Nog los van het feit dat, anders dan de raadsvrouw heeft betoogd, artikel 63 van het Wetboek van Strafrecht niet van toepassing is in het geval van een buitenlandse veroordeling, ziet de rechtbank ook overigens geen aanleiding in de strafmaat rekening te houden met de detentieomstandigheden waarin verdachte in Frankrijk is verbleven. Verdachte heeft zijn straf ondergaan vanwege het plegen van een ander strafbaar feit in Frankrijk.

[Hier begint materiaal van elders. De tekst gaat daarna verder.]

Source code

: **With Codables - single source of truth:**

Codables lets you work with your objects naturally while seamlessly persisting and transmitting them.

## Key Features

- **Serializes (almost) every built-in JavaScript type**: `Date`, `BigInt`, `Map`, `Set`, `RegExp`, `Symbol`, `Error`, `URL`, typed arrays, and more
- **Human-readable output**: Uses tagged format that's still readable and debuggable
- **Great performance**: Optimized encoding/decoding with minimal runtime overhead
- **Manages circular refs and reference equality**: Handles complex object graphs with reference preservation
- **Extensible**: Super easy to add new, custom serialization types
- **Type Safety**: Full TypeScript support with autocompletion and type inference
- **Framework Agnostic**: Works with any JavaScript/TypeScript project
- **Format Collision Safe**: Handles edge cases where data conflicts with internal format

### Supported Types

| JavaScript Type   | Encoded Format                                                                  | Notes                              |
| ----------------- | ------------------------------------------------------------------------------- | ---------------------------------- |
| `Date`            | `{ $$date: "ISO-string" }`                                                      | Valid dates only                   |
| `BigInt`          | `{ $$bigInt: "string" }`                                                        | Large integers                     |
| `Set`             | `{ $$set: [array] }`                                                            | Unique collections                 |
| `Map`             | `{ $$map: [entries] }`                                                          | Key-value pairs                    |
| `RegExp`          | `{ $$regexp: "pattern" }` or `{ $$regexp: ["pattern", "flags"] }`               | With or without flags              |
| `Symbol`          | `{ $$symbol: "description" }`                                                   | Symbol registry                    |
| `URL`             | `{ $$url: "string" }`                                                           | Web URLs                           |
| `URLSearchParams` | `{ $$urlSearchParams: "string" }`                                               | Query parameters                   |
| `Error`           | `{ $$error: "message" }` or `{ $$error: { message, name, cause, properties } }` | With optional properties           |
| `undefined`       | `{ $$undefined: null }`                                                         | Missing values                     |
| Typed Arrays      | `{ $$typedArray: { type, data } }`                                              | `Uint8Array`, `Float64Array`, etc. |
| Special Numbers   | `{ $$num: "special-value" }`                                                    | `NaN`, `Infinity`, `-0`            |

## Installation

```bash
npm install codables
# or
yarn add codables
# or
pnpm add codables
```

Door zich schuldig te maken aan een strafbaar feit aldaar, heeft verdachte het risico aanvaard dat hij al gedetineerd zou raken, met de bijbehorende omstandigheden. Dit dient naar het oordeel van de rechtbank voor zijn rekening te blijven.
Straf
Gelet op het vorenstaande is de rechtbank van oordeel dat op de bewezenverklaarde feiten niet anders kan worden gereageerd dan met een langdurige gevangenisstraf.
Met betrekking tot de duur van die gevangenisstraf overweegt de rechtbank dat de twee bewezenverklaarde feiten naar het oordeel van de rechtbank in grote lijnen qua aard en ernst aan elkaar gelijk zijn. De feiten dragen ieder voor de helft bij aan de in totaal op te leggen gevangenisstraf. Daarbij heeft de rechtbank reeds acht geslagen op de bepalingen over samenloop, zoals omschreven in artikel 57 van het Wetboek van Strafrecht en het tijdsverloop in deze zaken.
De rechtbank onderkent dat bij de executie van een gevangenisstraf die bij dit vonnis voor beide feiten wordt opgelegd de hiervoor onder 2.3 geschetste complicatie aan de orde zal zijn. Voor de tenuitvoerlegging van de voor feit 2 aan verdachte op te leggen gevangenisstraf is immers tot op heden geen (aanvullende) toestemming gevraagd aan en verkregen door de Franse autoriteiten. Uitgangspunt dient evenwel te zijn dat het OM, ter executie van dit vonnis, aan de Franse autoriteiten toestemming zal vragen om ook de vrijheidsbenemende straf voor feit 2 ten uitvoer te leggen. Derhalve zal de rechtbank, zoals te doen gebruikelijk, voor feit 1 en 2 tezamen één gevangenisstraf opleggen.
Alles afwegende is de rechtbank van oordeel dat een vrijheidsbenemende straf van na te noemen duur moet worden opgelegd.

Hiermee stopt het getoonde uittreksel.